China’s PDD shares slide after weak consumer spending dents revenue
2024.08.26 09:56
By Sophie Yu and Deborah Mary Sophia
(Reuters) -China’s PDD Holdings missed market estimates for quarterly revenue on Monday, as reduced consumer spending dented business at its domestic e-commerce platform Pinduoduo (NASDAQ:), sending the company’s shares down more than 25% in early trade.
A fragile economy, persistent weakness in the property sector and high unemployment rates, have led Chinese consumers to cut back on purchases, damaging the country’s retail and e-commerce sectors.
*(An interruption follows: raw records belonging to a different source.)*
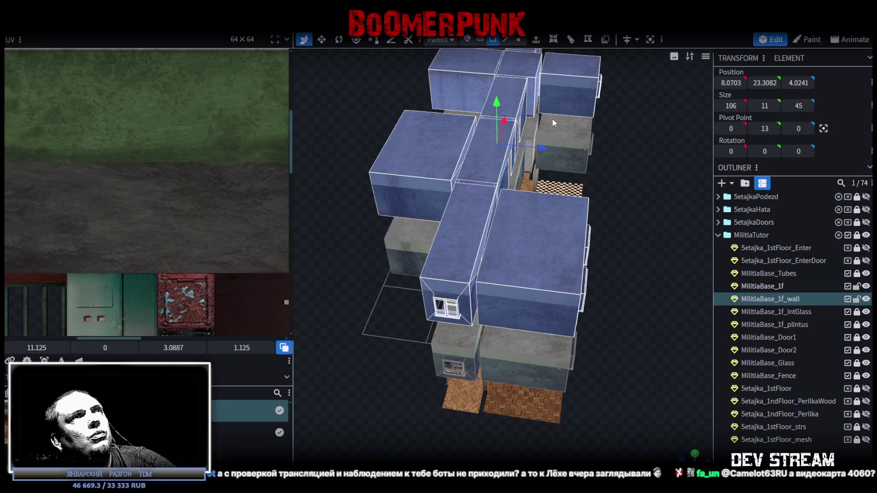
mouse_move(606, 328)
left_mouse_down()
mouse_move(630, 265)
mouse_move(594, 275)
left_mouse_up()
scroll(154, 195, "down", 2)
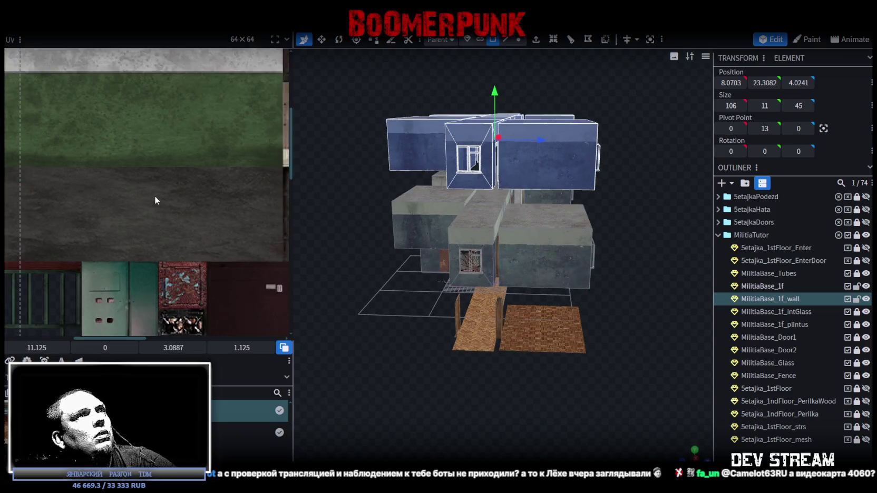
scroll(152, 190, "down", 2)
scroll(152, 189, "down", 1)
scroll(155, 188, "down", 2)
scroll(155, 185, "down", 1)
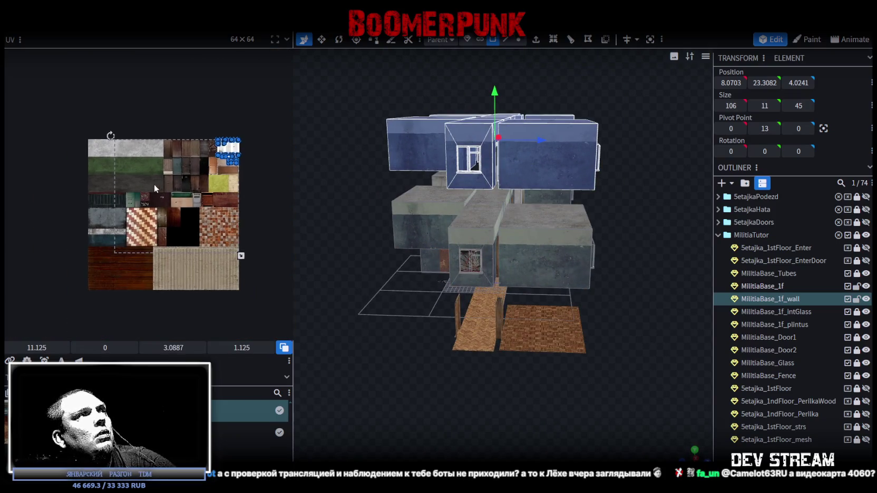
scroll(152, 185, "down", 1)
left_click_drag(401, 345, 384, 384)
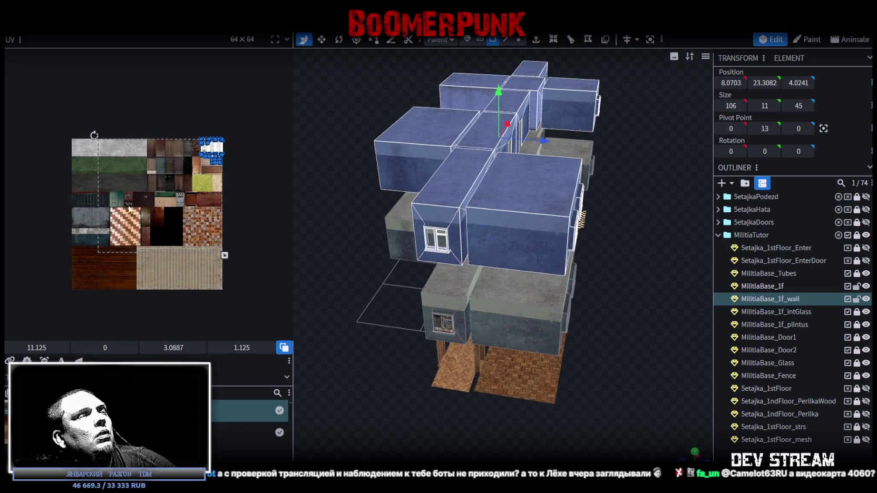
Step: Select the wall UVs in the UV editor and grow the selection to the whole mesh
left_click(81, 258)
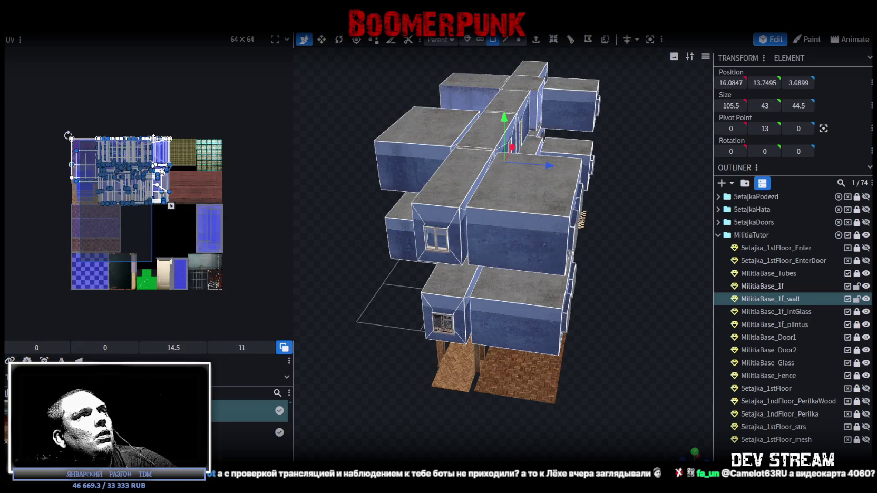
scroll(167, 158, "up", 2)
scroll(176, 180, "up", 2)
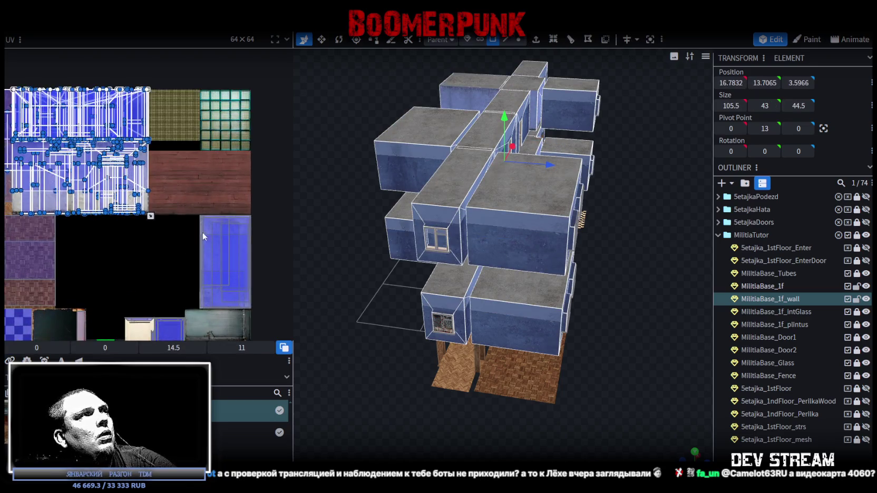
middle_click_drag(168, 179, 230, 262)
scroll(229, 265, "up", 2)
middle_click_drag(278, 277, 267, 216)
left_click_drag(267, 243, 206, 222)
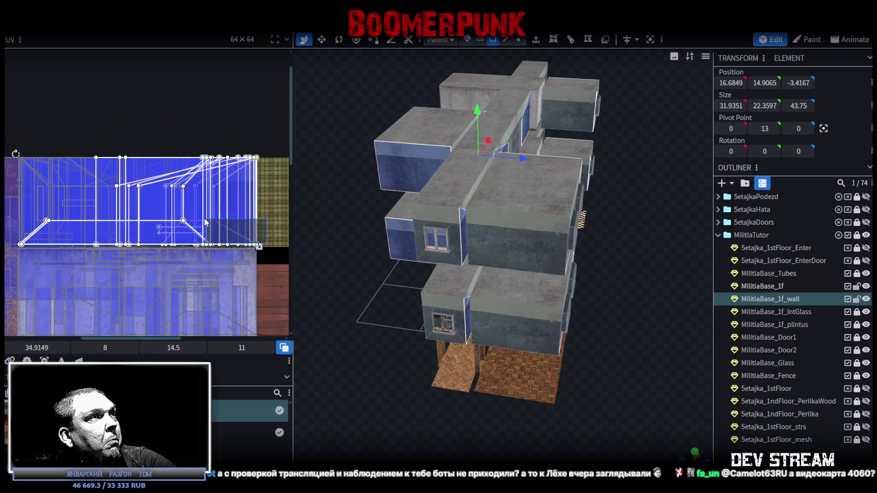
key("ctrl+a")
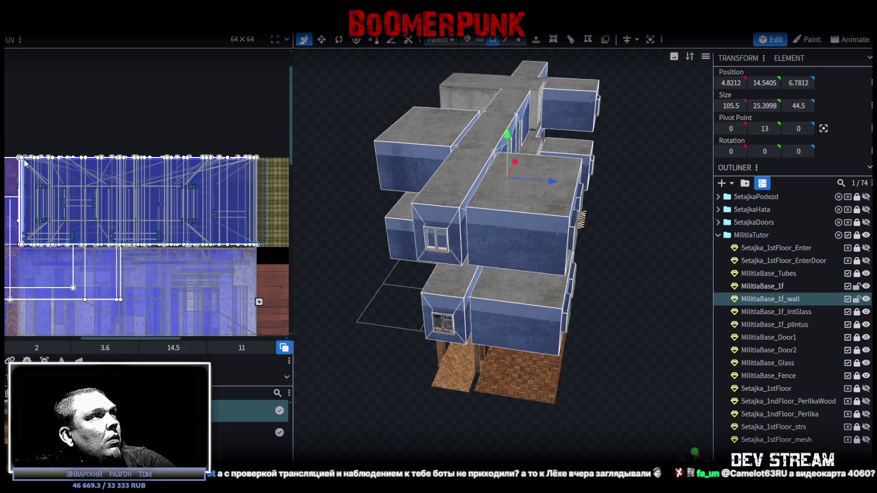
Step: Orbit around the building to inspect the new second storey
left_click_drag(456, 321, 486, 294)
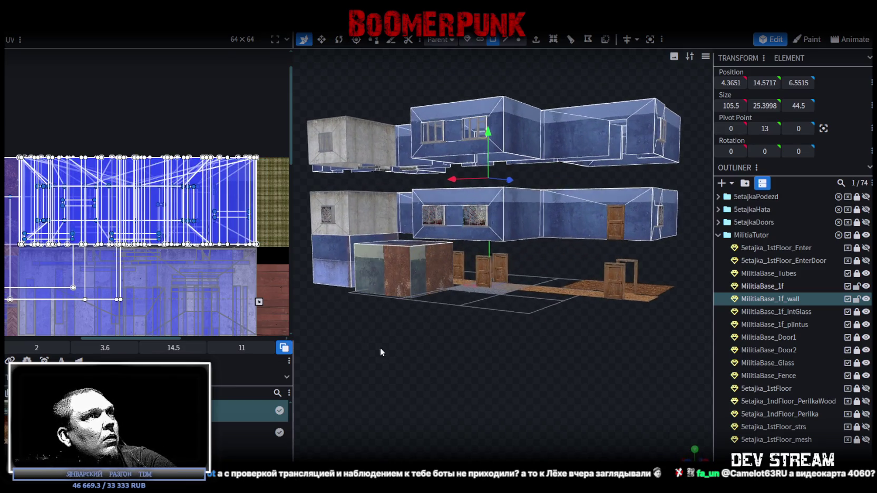
left_click_drag(371, 344, 433, 333)
mouse_move(391, 364)
left_mouse_down()
mouse_move(443, 329)
mouse_move(530, 394)
mouse_move(470, 321)
left_mouse_up()
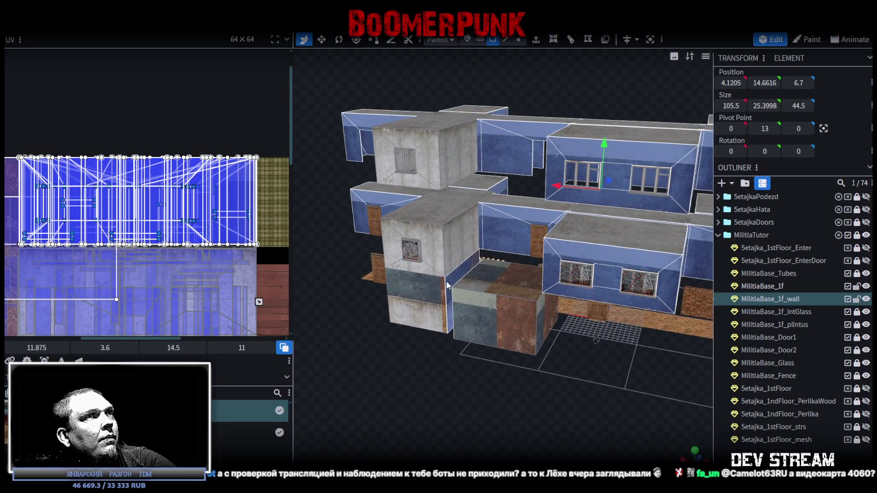
mouse_move(449, 284)
left_mouse_down()
mouse_move(432, 373)
mouse_move(455, 393)
mouse_move(531, 370)
mouse_move(448, 338)
left_mouse_up()
scroll(159, 240, "down", 3)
While Pinduoduo’s low prices and steep discounts on anything from groceries to earphones have attracted cost-conscious shoppers, major rivals have also offered heavy promotions on their own platforms, piling competitive pressure on PDD.
“Looking ahead, revenue growth will inevitably face pressure due to intensified competition and external challenges… Profitability will also likely be impacted as we continue to invest resolutely,” said PDD’s vice president of finance Jun Liu.
PDD said it would invest heavily in the platform’s trust and safety, and adopt policies to provide support for high-quality merchants, while tackling low-quality ones.
“We are prepared to accept short-term sacrifices and potential decline in profitability,” said Chairman and Co-CEO Chen Lei. “While encouraged by the solid progress we made in the past few quarters, we see many challenges ahead.”
M Science analyst Vinci Zhang said he was surprised by PDD Holdings’ performance.
“We know there’s a consumer spending slowdown, but there was hope that maybe PDD being the budget product platform with cheaper offerings can capture this slowdown, but it turns out that they are also losing,” Zhang said.
Chinese e-commerce giant Alibaba (NYSE:) missed market estimates for revenue earlier this month, pinched by weaker domestic e-commerce sales, while JD (NASDAQ:).com’s quarterly revenue grew only 1.2%.
PDD reported revenue of 97.06 billion yuan ($13.64 billion) in the second quarter, compared with analysts’ average estimate of 100 billion yuan, according to LSEG data.
Operating expenses rose by 48% in the three months ended June 30, as the company invested in marketing, advertising and promotions to attract shoppers.
General and administrative costs more than tripled in the quarter to 1.84 billion yuan, because of staff-related expenses.